Friday, August 13, 2010

Open letter to Google on net neutrality

Dear Google,
Dear Mr. Brin and Mr. Page,
Dear Mr. Schmidt,

Until this week, Google had been maybe *the* foremost advocate and supporter of Net Neutrality since its inception. I remember first reading about the term and learning what the stakes were on the official Google blog several years ago. One post after another, Google was clearly taking the very strong position of defending the consumers' interests against that of a few corporations, and I was in admiration of that. Vint Cerf was even brought to Google as a spokesperson for Google's net neutrality lobbying efforts, because of the founding figure that he was with regard to the internet. In your eyes, he therefore represented the best person to make the case that the internet deserved to be preserved exactly like it was meant to be.

Your recent "joint legislative framework proposal" with Verizon is deeply hypocritical in this regard, and it has shattered the trust that I had in your organization. Crafting special language for "additional online services" that would not fall under net neutrality provisions is a shamefully sneaky way to insert a massive loophole in the text and completely undermine the principles at the core of net neutrality.
And the idea that wireless access to the internet should be considered separately from wired access to the internet, and therefore should be excluded from any of the critical net neutrality provisions is certainly the most egregious thing I have read in a long time. This amounts to taking people for fools. Wireless access to the internet is to the next decade and beyond what wired access to the internet was to the last two. And even if it were to always remain a marginal mean of accessing the internet, it should still be covered. Access to the internet regardless of the mean and transport of data through all of the internet is what should be protected, and not one bit of all this should be exempted.

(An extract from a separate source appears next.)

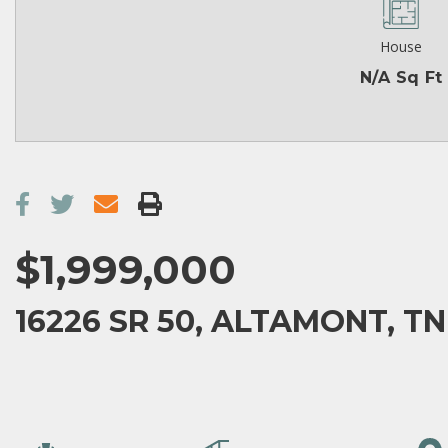
House
N/A Sq Ft
$1,999,000
16226 SR 50, ALTAMONT, TN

It's also lost on no one that you now have with Android a vested corporate interest in shaping how internet regulations can work in your favor in the realm of wireless broadband. And to see such a quick and bold reversal from Google on something that was hailed as a core principle and value for your company is appalling and offensive. This is nothing short of a shameful sell-out to greed and power. I sincerely hope you reconsider your stance.